Becoming Bristol

Exploring how Bristol City was established

Bristol, located in the South-West, was originally known as a village called ‘Bryge Stowe’, which meant ‘the place by the bridge’ in old Saxon language.

At the time, the small village of Bristol was formed around the bridge which was built in the Middle Ages over the Avon River by the Angelo-Saxons who had settled into the borough.

It is believed by Historians that the town was highly prosperous and by the 16th century, Bristol had become a major port, manufacturing town and a distribution centre for both overseas and inland trade.

After a civil war in 1642 between the King and Parliament, the parliamentary army occupied Bristol and earthwork defences were built around the town. In 1645, a parliamentary army attacked Bristol when the King was losing the war and so the Royalists soon surrendered Bristol.

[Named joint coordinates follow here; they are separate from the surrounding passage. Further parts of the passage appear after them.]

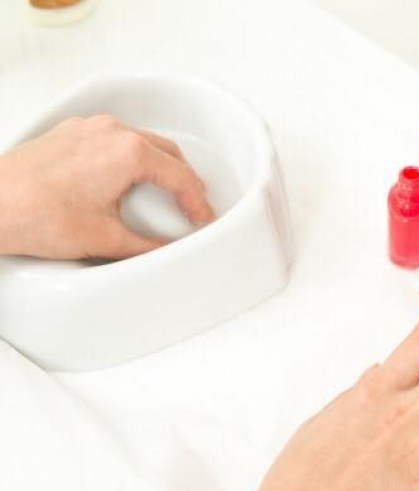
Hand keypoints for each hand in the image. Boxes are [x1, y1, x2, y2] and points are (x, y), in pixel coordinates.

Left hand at [0, 115, 214, 259]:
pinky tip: (125, 180)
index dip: (198, 202)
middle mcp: (110, 132)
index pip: (181, 177)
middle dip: (184, 179)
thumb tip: (163, 249)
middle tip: (192, 205)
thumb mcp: (105, 239)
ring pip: (141, 141)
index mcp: (128, 152)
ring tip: (164, 192)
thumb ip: (146, 246)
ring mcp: (88, 130)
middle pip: (167, 152)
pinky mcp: (70, 135)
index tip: (202, 218)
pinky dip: (131, 158)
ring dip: (159, 165)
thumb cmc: (33, 214)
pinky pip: (114, 140)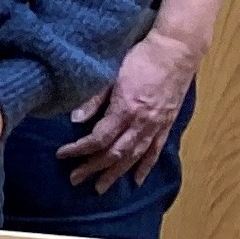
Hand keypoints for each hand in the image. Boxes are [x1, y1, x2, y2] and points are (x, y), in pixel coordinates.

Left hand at [58, 30, 197, 192]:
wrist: (177, 51)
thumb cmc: (141, 57)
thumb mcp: (112, 72)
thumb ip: (94, 98)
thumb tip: (74, 119)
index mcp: (126, 108)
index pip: (99, 138)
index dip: (79, 150)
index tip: (62, 155)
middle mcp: (143, 122)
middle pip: (115, 153)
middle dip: (94, 168)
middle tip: (75, 180)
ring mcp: (157, 125)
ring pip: (134, 157)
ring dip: (116, 173)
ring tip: (101, 187)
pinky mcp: (167, 124)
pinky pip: (155, 151)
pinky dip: (145, 167)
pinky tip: (136, 180)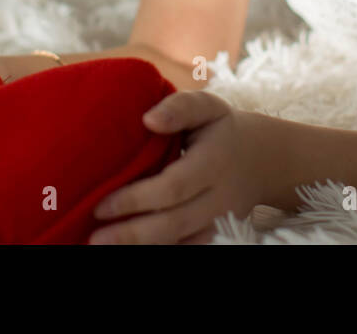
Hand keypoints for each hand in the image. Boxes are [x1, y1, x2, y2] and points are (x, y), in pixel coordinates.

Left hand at [87, 91, 271, 243]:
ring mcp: (218, 221)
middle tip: (93, 239)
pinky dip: (161, 250)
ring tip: (103, 247)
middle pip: (174, 223)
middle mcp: (218, 197)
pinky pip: (187, 248)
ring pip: (180, 241)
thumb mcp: (208, 107)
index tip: (101, 206)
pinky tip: (129, 250)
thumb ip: (180, 107)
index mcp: (213, 162)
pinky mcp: (215, 234)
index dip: (137, 199)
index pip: (173, 187)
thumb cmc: (223, 129)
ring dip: (142, 247)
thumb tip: (148, 119)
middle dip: (132, 234)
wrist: (263, 160)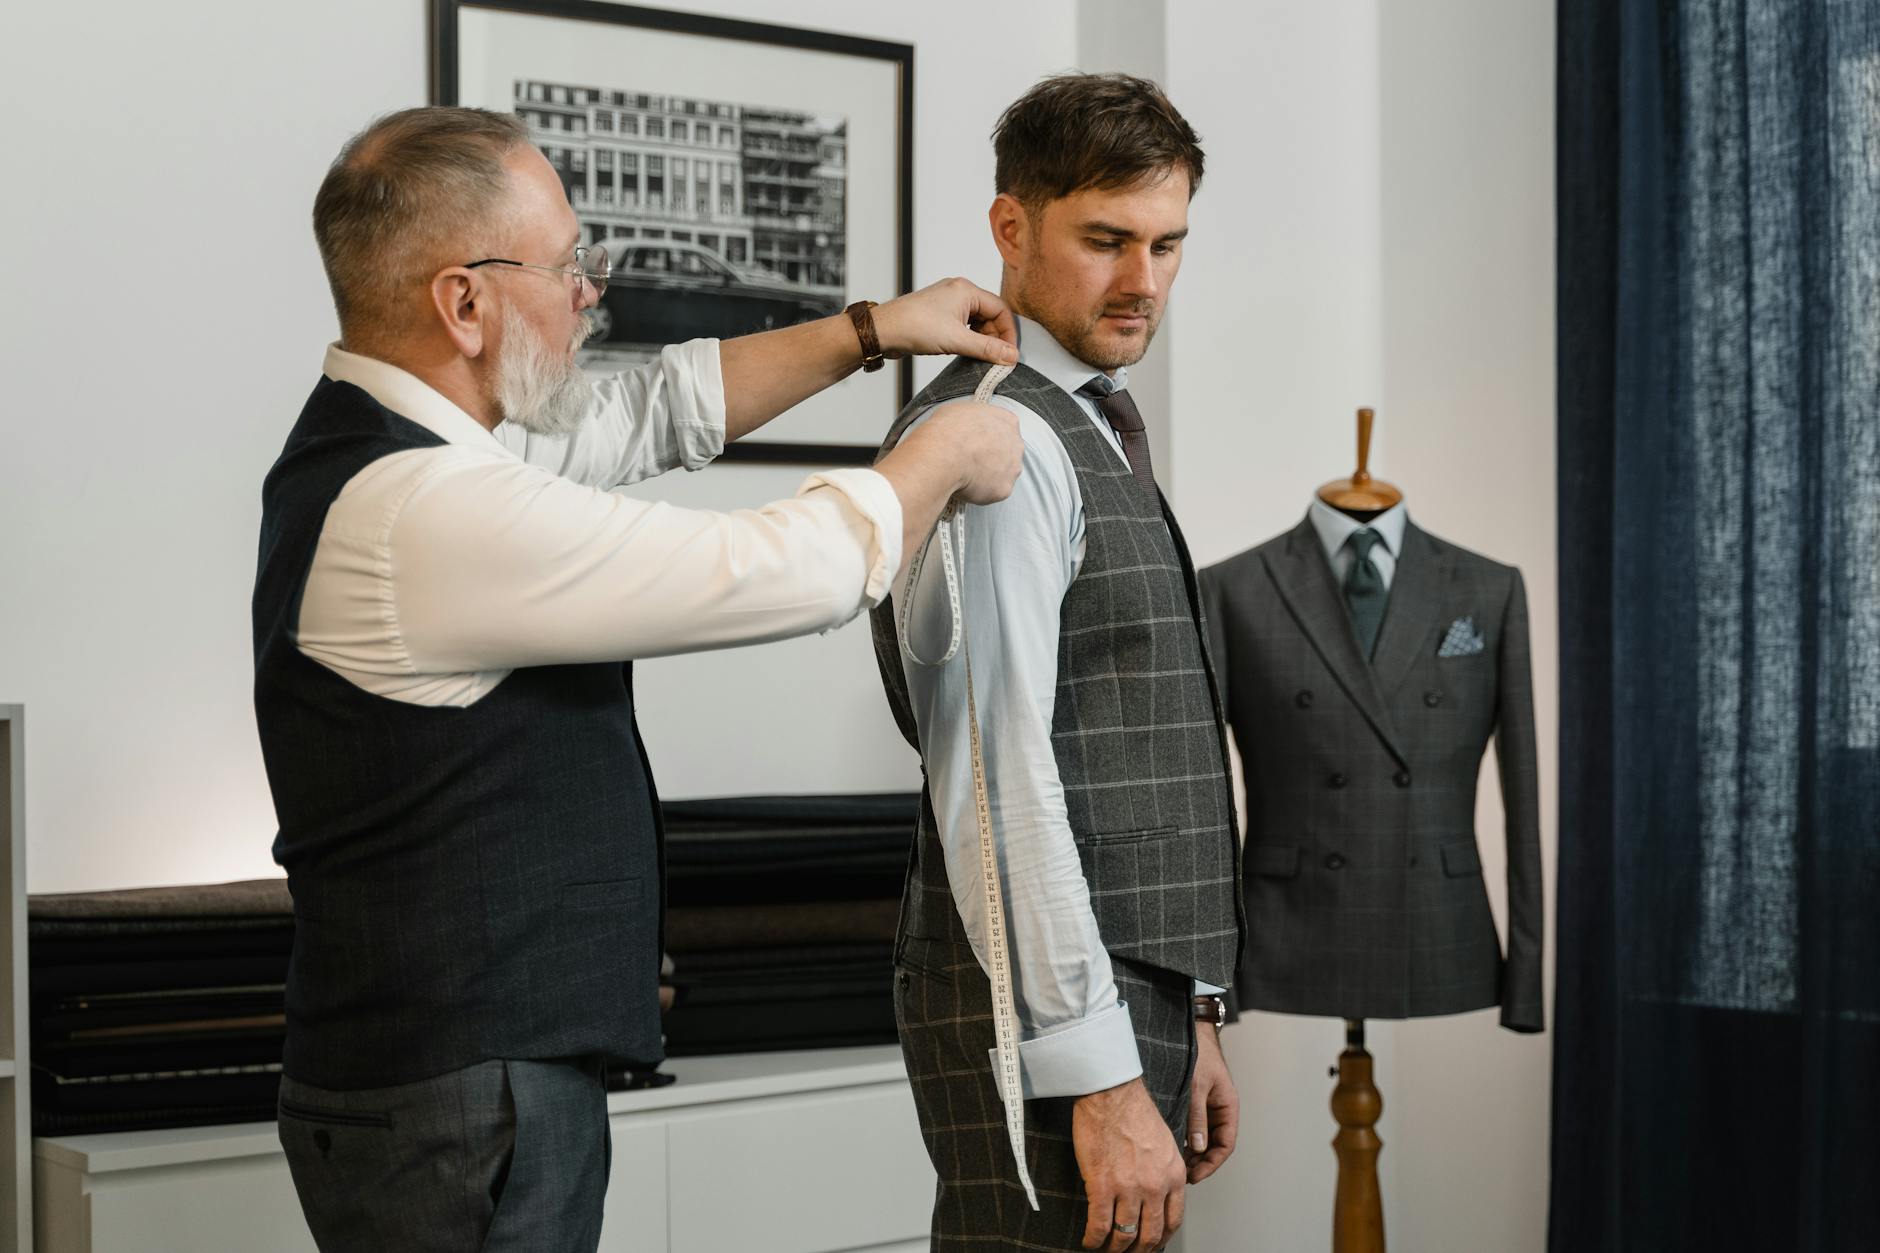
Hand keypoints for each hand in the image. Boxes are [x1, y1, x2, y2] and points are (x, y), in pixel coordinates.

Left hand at [871, 277, 1019, 365]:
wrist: (883, 331)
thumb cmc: (914, 326)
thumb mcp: (957, 340)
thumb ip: (987, 349)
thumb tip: (1010, 356)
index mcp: (966, 290)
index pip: (1000, 309)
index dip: (1008, 332)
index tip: (1009, 353)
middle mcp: (958, 292)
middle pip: (990, 315)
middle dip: (994, 337)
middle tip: (995, 359)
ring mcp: (948, 303)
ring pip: (977, 322)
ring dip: (982, 340)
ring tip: (980, 358)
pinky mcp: (939, 315)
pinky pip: (963, 326)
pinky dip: (969, 339)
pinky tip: (967, 352)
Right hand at [906, 401, 1022, 505]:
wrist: (944, 454)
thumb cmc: (948, 431)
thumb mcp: (958, 411)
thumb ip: (971, 420)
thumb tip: (961, 427)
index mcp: (1007, 421)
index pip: (1004, 430)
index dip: (987, 438)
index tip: (976, 443)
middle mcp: (1015, 444)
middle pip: (1007, 454)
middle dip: (991, 459)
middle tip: (970, 461)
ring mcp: (1012, 468)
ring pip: (1002, 475)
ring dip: (987, 476)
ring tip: (965, 474)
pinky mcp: (1003, 489)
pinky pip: (993, 493)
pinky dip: (980, 493)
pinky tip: (965, 486)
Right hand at [1073, 1078, 1186, 1251]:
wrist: (1111, 1093)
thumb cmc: (1133, 1110)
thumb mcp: (1164, 1142)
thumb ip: (1165, 1171)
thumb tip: (1157, 1194)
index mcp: (1173, 1174)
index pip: (1173, 1221)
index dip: (1161, 1239)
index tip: (1151, 1244)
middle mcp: (1155, 1186)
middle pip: (1150, 1234)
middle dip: (1139, 1250)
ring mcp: (1129, 1188)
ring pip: (1125, 1234)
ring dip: (1114, 1248)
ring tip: (1106, 1250)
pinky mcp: (1102, 1185)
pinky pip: (1100, 1225)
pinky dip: (1094, 1239)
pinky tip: (1089, 1241)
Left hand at [1185, 1024, 1238, 1183]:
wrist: (1192, 1031)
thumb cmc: (1199, 1055)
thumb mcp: (1196, 1088)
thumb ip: (1197, 1117)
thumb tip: (1196, 1147)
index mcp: (1228, 1107)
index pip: (1226, 1145)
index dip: (1212, 1163)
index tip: (1195, 1176)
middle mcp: (1220, 1110)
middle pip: (1214, 1145)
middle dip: (1200, 1162)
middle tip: (1180, 1175)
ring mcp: (1208, 1107)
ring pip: (1203, 1138)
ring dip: (1191, 1152)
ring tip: (1174, 1165)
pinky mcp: (1195, 1103)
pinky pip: (1193, 1127)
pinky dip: (1185, 1139)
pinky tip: (1171, 1146)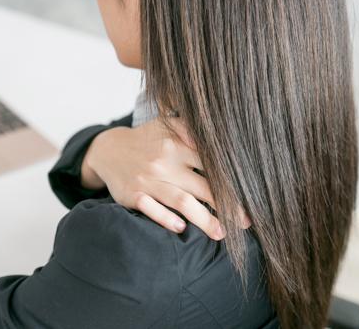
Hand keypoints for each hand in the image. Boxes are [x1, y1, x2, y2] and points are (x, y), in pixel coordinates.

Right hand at [82, 119, 249, 239]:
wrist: (109, 150)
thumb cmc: (147, 140)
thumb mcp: (167, 125)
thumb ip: (191, 128)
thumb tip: (220, 137)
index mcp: (176, 144)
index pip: (211, 165)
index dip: (232, 182)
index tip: (250, 196)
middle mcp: (164, 162)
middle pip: (202, 187)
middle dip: (226, 206)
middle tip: (245, 222)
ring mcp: (148, 180)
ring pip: (182, 202)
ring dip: (204, 220)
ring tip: (221, 233)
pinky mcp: (133, 195)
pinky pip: (152, 210)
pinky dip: (167, 220)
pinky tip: (182, 229)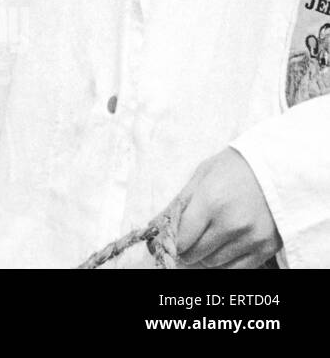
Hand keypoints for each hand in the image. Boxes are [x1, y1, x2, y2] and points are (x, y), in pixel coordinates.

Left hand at [173, 148, 281, 268]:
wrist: (278, 167)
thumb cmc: (235, 167)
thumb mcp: (202, 175)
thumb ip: (180, 203)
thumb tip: (157, 226)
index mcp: (210, 202)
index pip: (182, 239)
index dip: (173, 242)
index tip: (172, 239)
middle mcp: (231, 224)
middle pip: (196, 254)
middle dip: (187, 249)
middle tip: (188, 240)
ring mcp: (251, 238)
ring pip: (215, 263)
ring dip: (206, 255)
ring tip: (208, 239)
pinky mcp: (267, 247)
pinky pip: (238, 268)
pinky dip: (226, 262)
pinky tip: (223, 248)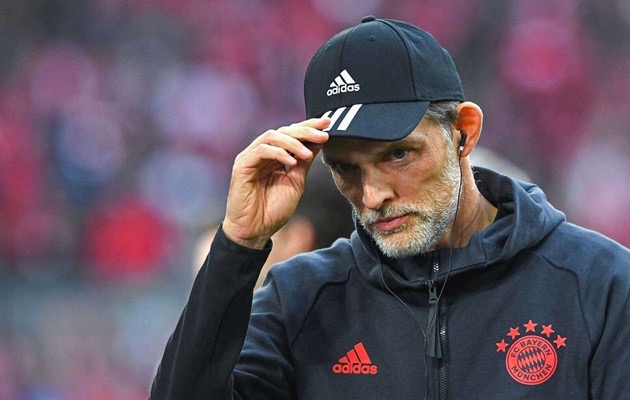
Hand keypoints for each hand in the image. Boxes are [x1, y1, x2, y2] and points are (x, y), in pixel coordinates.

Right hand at [222, 118, 329, 247]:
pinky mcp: (242, 165)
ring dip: (293, 142)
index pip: (292, 134)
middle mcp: (262, 153)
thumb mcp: (295, 182)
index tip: (328, 123)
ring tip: (308, 154)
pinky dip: (278, 153)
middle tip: (323, 135)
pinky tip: (291, 162)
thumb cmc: (273, 210)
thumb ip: (304, 162)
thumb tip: (319, 141)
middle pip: (284, 131)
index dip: (309, 126)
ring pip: (272, 136)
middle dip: (305, 131)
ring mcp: (250, 157)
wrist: (255, 231)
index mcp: (275, 156)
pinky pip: (261, 150)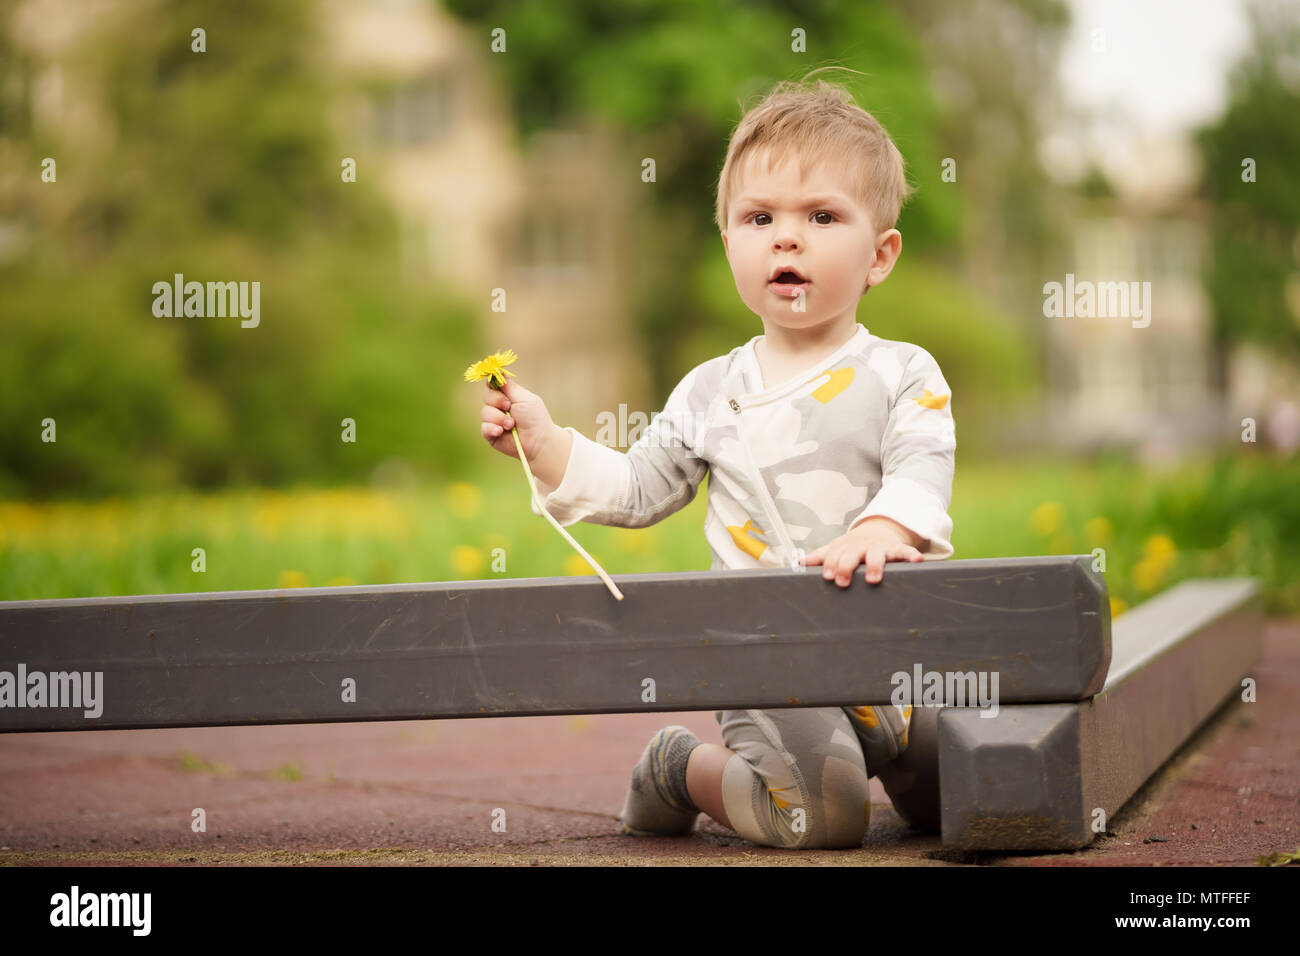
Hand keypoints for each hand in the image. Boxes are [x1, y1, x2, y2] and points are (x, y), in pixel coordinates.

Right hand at [480, 379, 558, 463]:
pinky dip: (492, 428)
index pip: (493, 385)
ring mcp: (494, 421)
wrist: (539, 441)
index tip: (496, 384)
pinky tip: (501, 432)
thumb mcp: (524, 398)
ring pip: (485, 412)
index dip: (492, 383)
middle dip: (497, 400)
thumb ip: (509, 387)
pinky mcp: (491, 434)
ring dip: (499, 418)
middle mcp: (499, 407)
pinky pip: (484, 427)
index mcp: (508, 396)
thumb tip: (499, 371)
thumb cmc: (535, 419)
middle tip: (509, 406)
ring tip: (512, 424)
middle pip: (487, 396)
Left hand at [797, 516, 924, 587]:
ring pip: (876, 555)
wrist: (876, 530)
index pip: (834, 556)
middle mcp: (860, 547)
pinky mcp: (896, 549)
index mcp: (844, 548)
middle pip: (852, 555)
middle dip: (846, 566)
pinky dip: (911, 555)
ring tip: (873, 578)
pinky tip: (917, 561)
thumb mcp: (835, 549)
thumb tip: (797, 563)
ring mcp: (879, 548)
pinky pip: (905, 552)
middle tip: (842, 581)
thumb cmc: (852, 547)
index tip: (828, 576)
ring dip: (874, 565)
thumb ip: (819, 557)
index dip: (831, 565)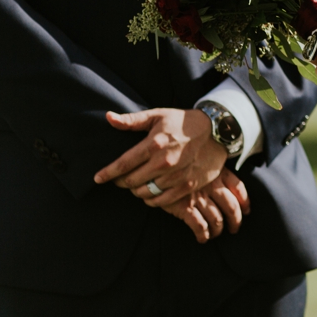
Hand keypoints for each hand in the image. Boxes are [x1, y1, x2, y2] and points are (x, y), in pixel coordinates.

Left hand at [93, 107, 226, 208]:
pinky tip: (152, 191)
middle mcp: (164, 161)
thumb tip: (108, 118)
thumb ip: (132, 121)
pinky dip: (151, 199)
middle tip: (121, 178)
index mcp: (155, 143)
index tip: (97, 178)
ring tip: (138, 183)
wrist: (220, 130)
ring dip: (137, 190)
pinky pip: (160, 201)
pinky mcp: (187, 185)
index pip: (123, 164)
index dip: (107, 173)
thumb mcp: (159, 115)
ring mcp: (176, 175)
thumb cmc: (185, 122)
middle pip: (131, 182)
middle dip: (121, 182)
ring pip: (144, 193)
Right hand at [165, 167, 250, 243]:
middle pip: (231, 207)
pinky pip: (200, 226)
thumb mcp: (203, 163)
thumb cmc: (182, 165)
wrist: (159, 168)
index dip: (245, 201)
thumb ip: (215, 172)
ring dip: (218, 230)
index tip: (246, 211)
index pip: (238, 188)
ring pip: (217, 219)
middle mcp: (212, 185)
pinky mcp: (185, 208)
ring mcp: (199, 197)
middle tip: (235, 229)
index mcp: (219, 172)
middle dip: (235, 220)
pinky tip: (203, 238)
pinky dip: (203, 234)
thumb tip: (227, 187)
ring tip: (216, 234)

Oliver Cromwell then ordered that the Bristol castle be destroyed in 1656 to prevent it from ever falling into royalist hands.

Bristol then came out booming in late 17th century when new colonies where formed, West Indies had been importing sugar and North America imported Tobacco.

The 18th century saw Bristol grow rapidly, from roughly 25,000 residents in the 1700s to 50,000 in mid-century and 68,000 in the 18th century. This meant that many new streets were being laid out and several important buildings, such as the Bristol Royal Infirmary, the first Bank of the City and The Exchange, were all built.

Although copper, brass and glass industries went into decline in the 19th century, ship building, the chocolate industry and soap making all started to thrive as well as tobacco and cotton.

Many new buildings had been built after the Second World War bombings due to so many were destroyed. With Art Galleries, a Media Centre, Museums, and statues all being erected around the city, Bristol was constantly developing through to the end of the 20th century.

Today Bristol continues to flourish, with many incredible attractions such as the floating harbour, St Mary Redcliffe Parish Church, Bristol Cathedral, The SS Great Britain iron ship, Clifton Suspension Bridge and so much more, there really is so much to adore about this striking city.